Control-Oriented Models Inform Synthetic Biology Strategies in CAR T Cell Immunotherapy

TL;DR

This paper explores the use of control-oriented mathematical models to optimize CAR T cell therapy by integrating synthetic gene circuits, aiming to improve tumor clearance with fewer experiments.

Contribution

It introduces a novel application of control-oriented models to guide synthetic biology strategies in CAR T therapy, adapting existing models for control purposes.

Findings

Control-oriented models can predict CAR T therapy outcomes.

Alternative activation methods impact tumor clearance.
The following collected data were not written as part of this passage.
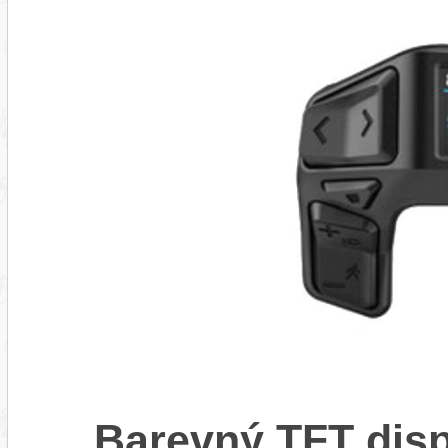
Barevný TFT disp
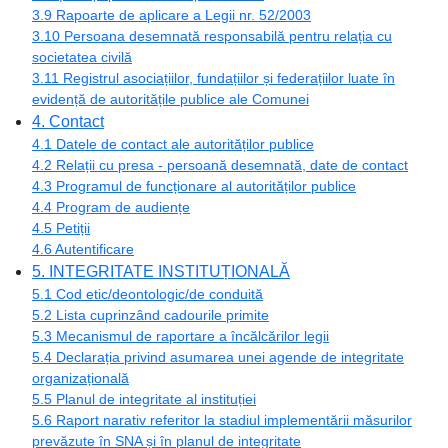
3.9 Rapoarte de aplicare a Legii nr. 52/2003
3.10 Persoana desemnată responsabilă pentru relația cu
societatea civilă
3.11 Registrul asociațiilor, fundațiilor și federațiilor luate în
evidență de autoritățile publice ale Comunei
4. Contact
4.1 Datele de contact ale autorităților publice
4.2 Relații cu presa - persoană desemnată, date de contact
4.3 Programul de funcționare al autorităților publice
4.4 Program de audiențe
4.5 Petiții
4.6 Autentificare
5. INTEGRITATE INSTITUȚIONALĂ
5.1 Cod etic/deontologic/de conduită
5.2 Lista cuprinzând cadourile primite
5.3 Mecanismul de raportare a încălcărilor legii
5.4 Declarația privind asumarea unei agende de integritate
organizațională
5.5 Planul de integritate al instituției
5.6 Raport narativ referitor la stadiul implementării măsurilor
prevăzute în SNA și în planul de integritate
Models guide synthetic gene circuit design.

Abstract

Chimeric antigen receptor (CAR) T cell therapy is revolutionizing the treatment of blood cancers. Mathematical models that can predict the effectiveness of immunotherapies such as CAR T are of increasing interest due to their ability to reduce the number of experiments performed and to guide the theoretical development of new therapeutic strategies. {Following this rationale, we propose the use of control-oriented models to guide the augmentation of CAR T therapy with synthetic gene circuitry. Here we present an initial investigation where we adapt a previously developed CAR T model for control-oriented purposes. We then explore the impact of realistic alternative activation methods as control inputs to ensure effective tumor clearance.